• [Saved entries]

-=-=-=-=-

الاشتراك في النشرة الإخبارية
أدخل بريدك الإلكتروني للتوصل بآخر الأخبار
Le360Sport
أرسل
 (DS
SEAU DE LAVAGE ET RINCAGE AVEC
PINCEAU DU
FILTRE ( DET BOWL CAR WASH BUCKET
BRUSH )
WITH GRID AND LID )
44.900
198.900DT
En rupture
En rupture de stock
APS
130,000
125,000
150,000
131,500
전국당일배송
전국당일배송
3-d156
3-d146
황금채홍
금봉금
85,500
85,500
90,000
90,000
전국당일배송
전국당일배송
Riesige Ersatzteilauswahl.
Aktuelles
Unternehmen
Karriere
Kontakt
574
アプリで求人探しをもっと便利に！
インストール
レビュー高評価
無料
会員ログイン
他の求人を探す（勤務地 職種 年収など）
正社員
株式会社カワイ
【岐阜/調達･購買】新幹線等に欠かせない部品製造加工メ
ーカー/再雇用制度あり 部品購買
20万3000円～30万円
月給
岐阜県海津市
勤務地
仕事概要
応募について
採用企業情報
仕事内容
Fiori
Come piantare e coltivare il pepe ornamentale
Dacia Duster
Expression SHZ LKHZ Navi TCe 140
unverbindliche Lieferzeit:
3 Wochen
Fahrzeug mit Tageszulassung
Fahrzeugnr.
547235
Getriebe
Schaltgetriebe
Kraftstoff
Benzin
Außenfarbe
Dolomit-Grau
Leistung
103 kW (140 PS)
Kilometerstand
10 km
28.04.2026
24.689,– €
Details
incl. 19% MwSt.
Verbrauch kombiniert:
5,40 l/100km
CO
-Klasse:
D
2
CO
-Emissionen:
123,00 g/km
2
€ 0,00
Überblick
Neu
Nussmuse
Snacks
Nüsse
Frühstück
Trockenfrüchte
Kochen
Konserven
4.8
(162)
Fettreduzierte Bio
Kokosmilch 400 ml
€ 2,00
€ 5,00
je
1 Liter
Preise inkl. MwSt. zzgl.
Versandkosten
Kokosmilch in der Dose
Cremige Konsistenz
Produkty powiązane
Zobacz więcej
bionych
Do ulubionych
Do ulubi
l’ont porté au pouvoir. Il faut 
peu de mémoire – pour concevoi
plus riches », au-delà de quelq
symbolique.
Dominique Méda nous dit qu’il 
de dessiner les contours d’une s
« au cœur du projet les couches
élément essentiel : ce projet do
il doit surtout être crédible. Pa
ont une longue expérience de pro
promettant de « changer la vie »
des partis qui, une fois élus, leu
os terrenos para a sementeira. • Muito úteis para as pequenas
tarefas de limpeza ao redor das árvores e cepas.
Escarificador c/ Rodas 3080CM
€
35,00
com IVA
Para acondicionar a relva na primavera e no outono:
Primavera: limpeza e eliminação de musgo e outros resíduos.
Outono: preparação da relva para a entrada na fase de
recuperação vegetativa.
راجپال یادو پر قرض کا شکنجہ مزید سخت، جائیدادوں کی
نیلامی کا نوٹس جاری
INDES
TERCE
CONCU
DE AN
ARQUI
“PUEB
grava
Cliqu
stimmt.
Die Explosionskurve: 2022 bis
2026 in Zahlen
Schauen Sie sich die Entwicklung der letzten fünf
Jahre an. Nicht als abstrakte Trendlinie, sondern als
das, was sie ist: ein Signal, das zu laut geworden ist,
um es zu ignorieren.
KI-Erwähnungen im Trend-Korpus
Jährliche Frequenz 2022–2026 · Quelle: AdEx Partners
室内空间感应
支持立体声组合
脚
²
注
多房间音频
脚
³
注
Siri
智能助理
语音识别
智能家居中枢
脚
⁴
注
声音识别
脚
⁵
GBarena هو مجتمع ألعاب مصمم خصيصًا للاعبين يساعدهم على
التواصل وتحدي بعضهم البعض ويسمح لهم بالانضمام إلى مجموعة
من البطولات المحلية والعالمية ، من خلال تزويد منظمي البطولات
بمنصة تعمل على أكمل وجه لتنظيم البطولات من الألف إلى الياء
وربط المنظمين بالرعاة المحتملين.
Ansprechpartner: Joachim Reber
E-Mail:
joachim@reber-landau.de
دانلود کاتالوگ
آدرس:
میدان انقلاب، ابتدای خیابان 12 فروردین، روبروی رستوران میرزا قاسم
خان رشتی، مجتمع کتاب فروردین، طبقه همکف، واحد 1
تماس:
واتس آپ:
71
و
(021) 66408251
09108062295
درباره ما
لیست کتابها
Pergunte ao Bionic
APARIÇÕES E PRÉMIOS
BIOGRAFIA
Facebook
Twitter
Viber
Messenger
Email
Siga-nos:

-=-=-=-=-

• [Job item] From the records above, show each line that contains the word "limpeza".

• [Answer for the task]
tarefas de limpeza ao redor das árvores e cepas.
Primavera: limpeza e eliminação de musgo e outros resíduos.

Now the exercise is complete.